Text segment:
┌──

Simulated data with exposure misclassification

Description

Data containing one source of bias, three known confounders, and 100,000 observations. This data is obtained from df_emc_source by removing the column X. The resulting data corresponds to what a researcher would see in the real-world: a misclassified exposure, Xstar, and no data on the true exposure. As seen in df_emc_source, the true, unbiased exposure-outcome odds ratio = 2.

Usage

df_em
df_em

Format

A dataframe with 100,000 rows and 5 columns:

Xstar: misclassified exposure, 1 = present and 0 = absent
Y: outcome, 1 = present and 0 = absent
C1: 1st confounder, 1 = present and 0 = absent
C2: 2nd confounder, 1 = present and 0 = absent
C3: 3rd confounder, 1 = present and 0 = absent

Simulated data with exposure misclassification and outcome misclassification

Description

Data containing two sources of bias, three known confounders, and 100,000 observations. This data is obtained from df_emc_omc_source by removing the columns X and Y. The resulting data corresponds to what a researcher would see in the real-world: a misclassified exposure, Xstar, and a misclassified outcome, Ystar. As seen in df_em_om_source, the true, unbiased exposure-outcome odds ratio = 2.

Usage

df_em_om
df_em_om

Format

A dataframe with 100,000 rows and 5 columns:

Xstar: misclassified exposure, 1 = present and 0 = absent
Ystar: misclassified outcome, 1 = present and 0 = absent
C1: 1st confounder, 1 = present and 0 = absent
C2: 2nd confounder, 1 = present and 0 = absent
C3: 3rd confounder, 1 = present and 0 = absent

Data source for `df_em_om`

Description

Data with complete information on the two sources of bias, three known confounders, and 100,000 observations. This data is used to derive df_em_om and can be used to obtain bias parameters for purposes of validating the simultaneous multi-bias adjustment method with df_em_om. With this source data, the fitted regression logit(P(Y=1)) = α₀ + α₁X + α₂C1 + α₃C2 + α₄C3 shows that the true, unbiased exposure-outcome odds ratio = 2.

└──

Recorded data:
┌──

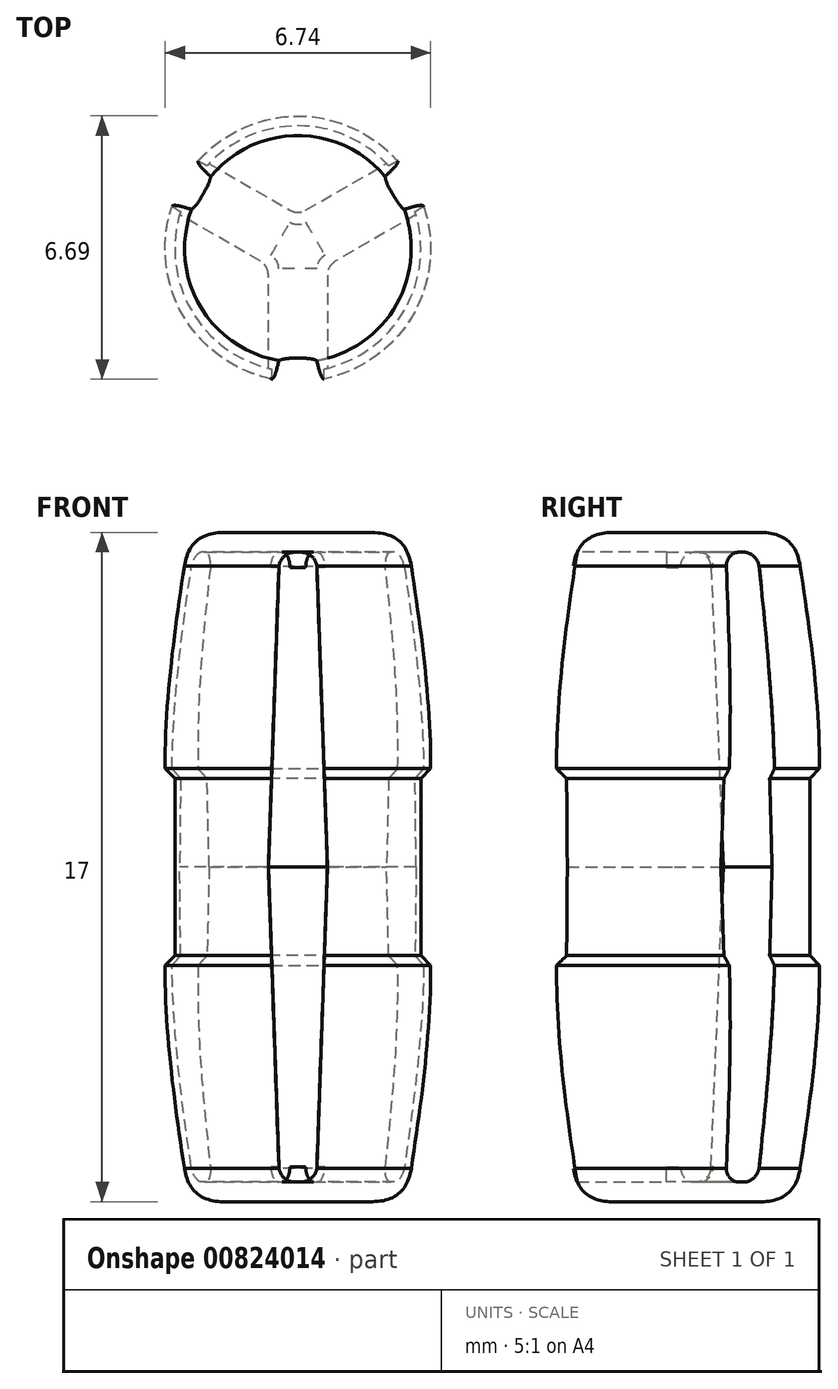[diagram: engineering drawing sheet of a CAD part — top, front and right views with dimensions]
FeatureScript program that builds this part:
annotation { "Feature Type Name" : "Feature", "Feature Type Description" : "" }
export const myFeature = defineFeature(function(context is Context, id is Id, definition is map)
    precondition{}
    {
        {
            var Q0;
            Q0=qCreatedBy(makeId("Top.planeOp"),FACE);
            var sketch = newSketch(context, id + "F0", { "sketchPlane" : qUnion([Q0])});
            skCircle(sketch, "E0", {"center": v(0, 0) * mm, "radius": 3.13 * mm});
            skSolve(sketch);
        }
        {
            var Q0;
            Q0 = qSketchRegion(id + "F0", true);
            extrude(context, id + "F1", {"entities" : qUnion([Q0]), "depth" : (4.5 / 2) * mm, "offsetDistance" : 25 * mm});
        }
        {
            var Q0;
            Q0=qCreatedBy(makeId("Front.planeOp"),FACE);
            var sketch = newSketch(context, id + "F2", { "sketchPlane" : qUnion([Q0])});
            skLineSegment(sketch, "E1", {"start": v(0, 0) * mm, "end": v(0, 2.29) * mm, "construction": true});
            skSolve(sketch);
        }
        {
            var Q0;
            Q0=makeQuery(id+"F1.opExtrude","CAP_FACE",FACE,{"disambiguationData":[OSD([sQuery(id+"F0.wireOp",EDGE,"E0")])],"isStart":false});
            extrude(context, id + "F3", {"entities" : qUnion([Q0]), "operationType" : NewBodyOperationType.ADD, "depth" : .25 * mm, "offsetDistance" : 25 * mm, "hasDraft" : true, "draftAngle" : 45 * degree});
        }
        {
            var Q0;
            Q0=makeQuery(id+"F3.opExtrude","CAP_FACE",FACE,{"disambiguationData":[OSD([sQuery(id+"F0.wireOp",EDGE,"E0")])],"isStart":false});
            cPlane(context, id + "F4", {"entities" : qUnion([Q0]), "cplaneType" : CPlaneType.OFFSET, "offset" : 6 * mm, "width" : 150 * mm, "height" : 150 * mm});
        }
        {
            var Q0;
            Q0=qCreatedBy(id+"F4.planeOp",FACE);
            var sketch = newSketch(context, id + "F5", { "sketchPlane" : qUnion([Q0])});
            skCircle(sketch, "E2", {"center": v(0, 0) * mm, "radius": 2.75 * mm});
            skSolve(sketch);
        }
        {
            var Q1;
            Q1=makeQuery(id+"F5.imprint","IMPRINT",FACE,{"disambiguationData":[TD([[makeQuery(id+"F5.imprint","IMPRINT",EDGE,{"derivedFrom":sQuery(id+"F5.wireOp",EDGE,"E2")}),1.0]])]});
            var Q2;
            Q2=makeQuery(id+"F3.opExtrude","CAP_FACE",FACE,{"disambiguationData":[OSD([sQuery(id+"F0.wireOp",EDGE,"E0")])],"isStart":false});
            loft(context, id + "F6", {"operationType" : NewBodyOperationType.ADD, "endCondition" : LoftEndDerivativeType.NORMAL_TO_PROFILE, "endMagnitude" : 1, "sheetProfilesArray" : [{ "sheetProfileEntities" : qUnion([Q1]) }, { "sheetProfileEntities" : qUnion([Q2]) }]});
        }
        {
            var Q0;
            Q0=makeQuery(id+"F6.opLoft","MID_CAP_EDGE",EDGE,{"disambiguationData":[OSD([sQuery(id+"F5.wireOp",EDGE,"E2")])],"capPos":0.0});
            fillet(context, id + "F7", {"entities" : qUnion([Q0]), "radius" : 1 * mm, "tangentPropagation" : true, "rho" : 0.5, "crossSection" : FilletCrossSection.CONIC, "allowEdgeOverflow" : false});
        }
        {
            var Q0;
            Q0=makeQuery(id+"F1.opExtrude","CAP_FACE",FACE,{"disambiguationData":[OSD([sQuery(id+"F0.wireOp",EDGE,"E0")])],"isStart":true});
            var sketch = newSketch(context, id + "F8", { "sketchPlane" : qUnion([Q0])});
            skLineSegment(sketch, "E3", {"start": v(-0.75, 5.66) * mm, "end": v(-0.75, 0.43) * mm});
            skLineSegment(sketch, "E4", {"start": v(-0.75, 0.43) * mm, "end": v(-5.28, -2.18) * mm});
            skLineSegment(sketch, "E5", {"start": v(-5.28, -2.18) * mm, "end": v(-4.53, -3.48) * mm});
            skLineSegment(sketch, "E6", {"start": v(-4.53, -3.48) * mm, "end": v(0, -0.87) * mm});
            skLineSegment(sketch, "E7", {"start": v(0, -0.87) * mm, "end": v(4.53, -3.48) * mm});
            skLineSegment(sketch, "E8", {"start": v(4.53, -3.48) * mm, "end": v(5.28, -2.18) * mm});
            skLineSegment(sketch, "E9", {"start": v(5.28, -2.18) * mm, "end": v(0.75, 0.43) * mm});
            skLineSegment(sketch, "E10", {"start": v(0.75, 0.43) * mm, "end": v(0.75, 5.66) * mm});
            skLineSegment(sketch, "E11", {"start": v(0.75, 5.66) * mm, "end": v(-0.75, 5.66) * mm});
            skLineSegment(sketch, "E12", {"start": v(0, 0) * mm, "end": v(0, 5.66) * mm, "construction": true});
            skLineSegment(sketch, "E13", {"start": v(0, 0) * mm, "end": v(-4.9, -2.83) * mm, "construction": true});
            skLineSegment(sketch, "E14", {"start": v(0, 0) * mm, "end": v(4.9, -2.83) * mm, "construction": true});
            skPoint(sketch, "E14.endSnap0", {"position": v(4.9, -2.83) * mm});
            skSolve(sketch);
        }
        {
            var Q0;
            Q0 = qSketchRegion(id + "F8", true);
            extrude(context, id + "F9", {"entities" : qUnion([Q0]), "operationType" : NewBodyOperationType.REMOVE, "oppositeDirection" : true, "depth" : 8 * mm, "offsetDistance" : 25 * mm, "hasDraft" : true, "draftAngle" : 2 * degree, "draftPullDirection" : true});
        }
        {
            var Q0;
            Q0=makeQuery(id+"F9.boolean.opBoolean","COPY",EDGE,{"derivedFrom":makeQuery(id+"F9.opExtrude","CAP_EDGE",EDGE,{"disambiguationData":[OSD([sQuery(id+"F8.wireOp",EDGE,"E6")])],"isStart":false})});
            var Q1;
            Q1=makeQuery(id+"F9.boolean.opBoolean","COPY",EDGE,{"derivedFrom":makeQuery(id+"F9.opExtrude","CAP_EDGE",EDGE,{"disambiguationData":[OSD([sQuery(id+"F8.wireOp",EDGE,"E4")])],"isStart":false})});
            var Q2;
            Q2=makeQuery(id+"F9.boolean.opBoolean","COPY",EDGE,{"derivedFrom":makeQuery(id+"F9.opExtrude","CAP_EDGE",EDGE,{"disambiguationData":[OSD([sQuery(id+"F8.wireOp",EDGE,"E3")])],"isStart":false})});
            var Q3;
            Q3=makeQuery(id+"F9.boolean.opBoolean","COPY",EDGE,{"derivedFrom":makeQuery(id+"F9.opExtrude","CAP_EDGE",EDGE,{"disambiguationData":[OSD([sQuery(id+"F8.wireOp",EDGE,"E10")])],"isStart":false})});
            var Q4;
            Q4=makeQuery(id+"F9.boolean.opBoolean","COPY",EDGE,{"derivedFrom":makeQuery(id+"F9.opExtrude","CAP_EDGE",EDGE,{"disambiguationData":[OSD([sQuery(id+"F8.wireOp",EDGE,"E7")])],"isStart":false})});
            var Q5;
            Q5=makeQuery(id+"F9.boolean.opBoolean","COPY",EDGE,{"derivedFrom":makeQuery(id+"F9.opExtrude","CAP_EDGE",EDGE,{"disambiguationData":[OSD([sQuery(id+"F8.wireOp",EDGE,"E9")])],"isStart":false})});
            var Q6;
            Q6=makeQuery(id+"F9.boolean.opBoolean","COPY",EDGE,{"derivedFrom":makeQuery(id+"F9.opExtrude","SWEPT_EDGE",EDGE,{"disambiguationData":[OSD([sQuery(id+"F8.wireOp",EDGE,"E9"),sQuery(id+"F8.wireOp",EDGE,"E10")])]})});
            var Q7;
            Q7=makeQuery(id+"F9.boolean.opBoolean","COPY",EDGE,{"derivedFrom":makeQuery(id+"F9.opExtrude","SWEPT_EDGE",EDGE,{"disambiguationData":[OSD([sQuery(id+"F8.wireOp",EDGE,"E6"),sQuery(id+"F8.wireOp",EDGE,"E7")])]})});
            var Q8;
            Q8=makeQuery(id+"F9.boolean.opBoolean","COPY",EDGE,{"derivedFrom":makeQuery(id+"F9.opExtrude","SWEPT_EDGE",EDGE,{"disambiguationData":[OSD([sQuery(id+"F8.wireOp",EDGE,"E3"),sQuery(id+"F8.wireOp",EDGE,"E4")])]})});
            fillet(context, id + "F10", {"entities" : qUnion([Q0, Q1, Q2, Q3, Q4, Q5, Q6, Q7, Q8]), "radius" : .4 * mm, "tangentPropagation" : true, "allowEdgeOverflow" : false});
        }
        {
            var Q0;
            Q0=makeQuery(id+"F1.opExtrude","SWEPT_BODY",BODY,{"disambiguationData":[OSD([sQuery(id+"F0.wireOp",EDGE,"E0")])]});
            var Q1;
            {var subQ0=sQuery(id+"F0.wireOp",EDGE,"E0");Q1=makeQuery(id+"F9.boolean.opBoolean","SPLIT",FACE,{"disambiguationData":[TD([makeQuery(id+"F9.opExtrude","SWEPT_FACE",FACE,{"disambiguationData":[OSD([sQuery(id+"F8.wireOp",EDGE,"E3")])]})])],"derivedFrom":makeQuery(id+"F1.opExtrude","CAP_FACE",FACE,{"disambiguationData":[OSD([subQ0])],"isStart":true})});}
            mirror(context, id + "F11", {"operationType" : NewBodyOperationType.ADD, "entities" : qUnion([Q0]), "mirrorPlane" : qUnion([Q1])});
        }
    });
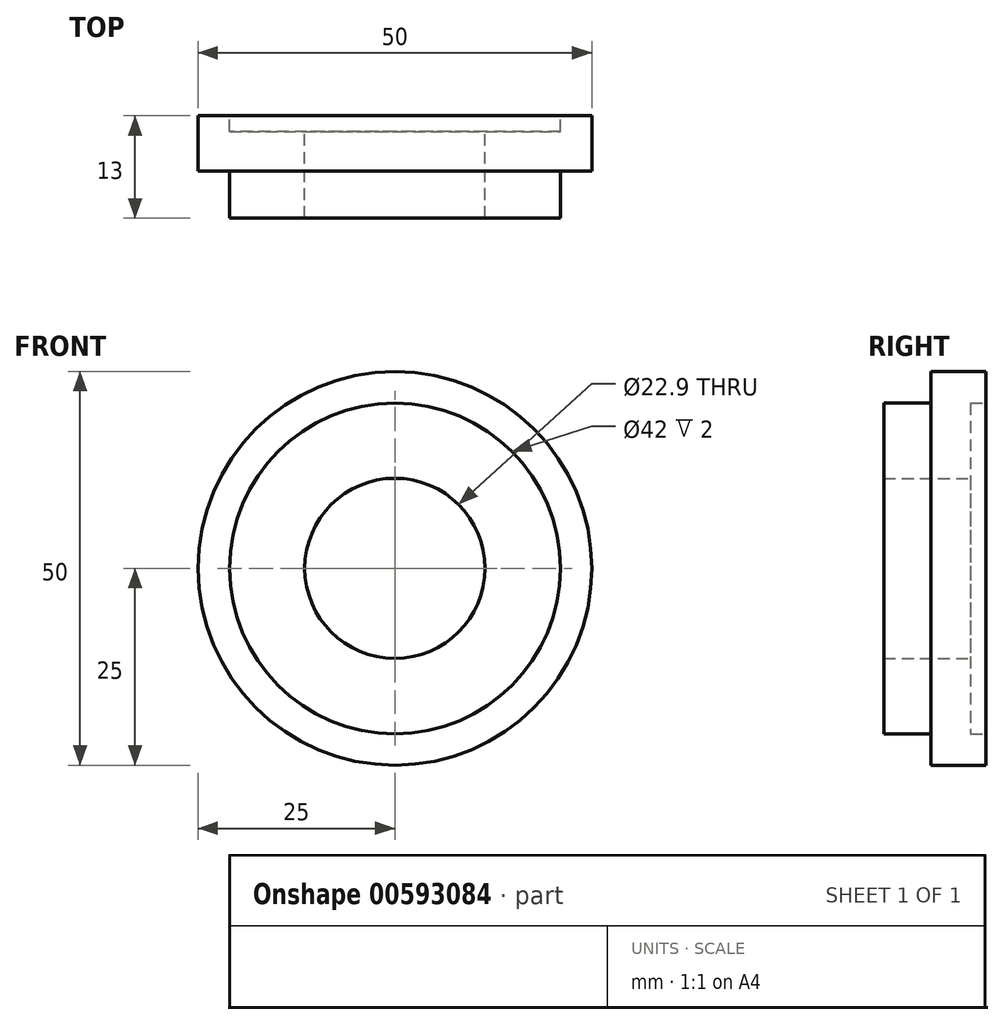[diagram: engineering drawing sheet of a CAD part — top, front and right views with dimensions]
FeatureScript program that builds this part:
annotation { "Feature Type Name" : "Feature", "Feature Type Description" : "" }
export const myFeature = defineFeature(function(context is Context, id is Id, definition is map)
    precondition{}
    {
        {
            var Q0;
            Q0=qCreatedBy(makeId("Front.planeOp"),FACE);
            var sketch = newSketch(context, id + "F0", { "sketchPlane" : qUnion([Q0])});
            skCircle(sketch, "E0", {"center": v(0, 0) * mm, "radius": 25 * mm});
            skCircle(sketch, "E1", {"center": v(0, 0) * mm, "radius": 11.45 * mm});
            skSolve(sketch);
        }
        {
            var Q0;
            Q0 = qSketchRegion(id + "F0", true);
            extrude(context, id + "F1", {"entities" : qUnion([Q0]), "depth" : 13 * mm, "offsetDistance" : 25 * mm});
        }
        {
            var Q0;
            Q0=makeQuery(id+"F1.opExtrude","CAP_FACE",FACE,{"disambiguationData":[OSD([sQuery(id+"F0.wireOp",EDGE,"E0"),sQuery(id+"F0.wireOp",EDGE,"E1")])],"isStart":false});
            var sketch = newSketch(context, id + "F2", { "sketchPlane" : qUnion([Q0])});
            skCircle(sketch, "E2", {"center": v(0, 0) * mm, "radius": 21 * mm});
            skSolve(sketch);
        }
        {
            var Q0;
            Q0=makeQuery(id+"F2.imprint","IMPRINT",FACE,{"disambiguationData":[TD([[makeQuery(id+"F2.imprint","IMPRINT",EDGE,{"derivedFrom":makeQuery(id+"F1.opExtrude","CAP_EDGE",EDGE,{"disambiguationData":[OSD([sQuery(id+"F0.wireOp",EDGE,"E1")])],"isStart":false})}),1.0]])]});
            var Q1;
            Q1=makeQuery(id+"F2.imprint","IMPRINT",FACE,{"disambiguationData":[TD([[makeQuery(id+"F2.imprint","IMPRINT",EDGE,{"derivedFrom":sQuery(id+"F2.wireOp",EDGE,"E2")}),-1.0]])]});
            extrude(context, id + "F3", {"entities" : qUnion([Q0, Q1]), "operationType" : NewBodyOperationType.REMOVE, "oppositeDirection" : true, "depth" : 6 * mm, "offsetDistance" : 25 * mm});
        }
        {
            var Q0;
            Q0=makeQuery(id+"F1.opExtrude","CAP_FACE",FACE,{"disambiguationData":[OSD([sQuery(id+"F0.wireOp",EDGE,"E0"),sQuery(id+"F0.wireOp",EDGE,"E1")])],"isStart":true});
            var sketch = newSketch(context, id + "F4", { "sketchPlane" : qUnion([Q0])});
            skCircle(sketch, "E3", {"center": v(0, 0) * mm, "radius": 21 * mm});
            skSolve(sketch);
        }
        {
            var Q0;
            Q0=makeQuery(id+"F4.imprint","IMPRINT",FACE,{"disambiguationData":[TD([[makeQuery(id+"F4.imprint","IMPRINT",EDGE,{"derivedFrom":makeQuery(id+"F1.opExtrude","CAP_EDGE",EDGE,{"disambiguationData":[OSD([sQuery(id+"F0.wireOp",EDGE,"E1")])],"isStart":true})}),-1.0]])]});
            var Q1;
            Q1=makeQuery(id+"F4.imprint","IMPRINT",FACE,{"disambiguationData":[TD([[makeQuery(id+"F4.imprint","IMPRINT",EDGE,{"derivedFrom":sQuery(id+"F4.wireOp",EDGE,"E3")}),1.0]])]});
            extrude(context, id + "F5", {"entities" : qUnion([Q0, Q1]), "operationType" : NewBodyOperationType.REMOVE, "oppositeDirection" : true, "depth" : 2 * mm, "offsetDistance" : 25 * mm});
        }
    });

└──

Complete the following:
#1 Pick out each line of the records that contains the string "allowEdgeOverflow", matching case exactly.
#2 Supply the next part of the documentation on simulated misclassification data, starting right after its final sentence.

Responses by task:
#1
            fillet(context, id + "F7", {"entities" : qUnion([Q0]), "radius" : 1 * mm, "tangentPropagation" : true, "rho" : 0.5, "crossSection" : FilletCrossSection.CONIC, "allowEdgeOverflow" : false});
            fillet(context, id + "F10", {"entities" : qUnion([Q0, Q1, Q2, Q3, Q4, Q5, Q6, Q7, Q8]), "radius" : .4 * mm, "tangentPropagation" : true, "allowEdgeOverflow" : false});

#2
Usage

df_em_om_source
df_em_om_source

Format

A dataframe with 100,000 rows and 7 columns:

X: true exposure, 1 = present and 0 = absent
Y: outcome, 1 = present and 0 = absent
C1: 1st confounder, 1 = present and 0 = absent
C2: 2nd confounder, 1 = present and 0 = absent
C3: 3rd confounder, 1 = present and 0 = absent
Xstar: misclassified exposure, 1 = present and 0 = absent
Ystar: misclassified outcome, 1 = present and 0 = absent

Simulated data with exposure misclassification and selection bias

Description

Data containing two sources of bias, three known confounders, and 100,000 observations. This data is obtained by sampling with replacement with probability = S from df_em_sel_source then removing the columns X and S. The resulting data corresponds to what a researcher would see in the real-world: a misclassified exposure, Xstar, and missing data for those not selected into the study (S=0). As seen in df_em_sel_source, the true, unbiased exposure-outcome odds ratio = 2.

Usage

df_em_sel
df_em_sel

Format

A dataframe with 100,000 rows and 5 columns:

Xstar: misclassified exposure, 1 = present and 0 = absent
Y: outcome, 1 = present and 0 = absent
C1: 1st confounder, 1 = present and 0 = absent
C2: 2nd confounder, 1 = present and 0 = absent
C3: 3rd confounder, 1 = present and 0 = absent

Data source for `df_em_sel`

Description

Data with complete information on the two sources of bias, three known confounders, and 100,000 observations. This data is used to derive df_em_sel and can be used to obtain bias parameters for purposes of validating the simultaneous multi-bias adjustment method with df_em_sel. With this source data, the fitted regression logit(P(Y=1)) = α₀ + α₁X + α₂C1 + α₃C2 + α₄C3 shows that the true, unbiased exposure-outcome odds ratio = 2.

Usage

df_em_sel_source
df_em_sel_source

Format

A dataframe with 100,000 rows and 7 columns:

X: true exposure, 1 = present and 0 = absent
Y: outcome, 1 = present and 0 = absent
C1: 1st confounder, 1 = present and 0 = absent
C2: 2nd confounder, 1 = present and 0 = absent
C3: 3rd confounder, 1 = present and 0 = absent
Xstar: misclassified exposure, 1 = present and 0 = absent
S: selection, 1 = selected into the study and 0 = not selected into the study

Data source for `df_em`

Description

Data with complete information on one sources of bias, three known confounders, and 100,000 observations. This data is used to derive df_em and can be used to obtain bias parameters for purposes of validating the simultaneous multi-bias adjustment method with df_em. With this source data, the fitted regression logit(P(Y=1)) = α₀ + α₁X + α₂C1 + α₃C2 + α₄C3 shows that the true, unbiased exposure-outcome odds ratio = 2.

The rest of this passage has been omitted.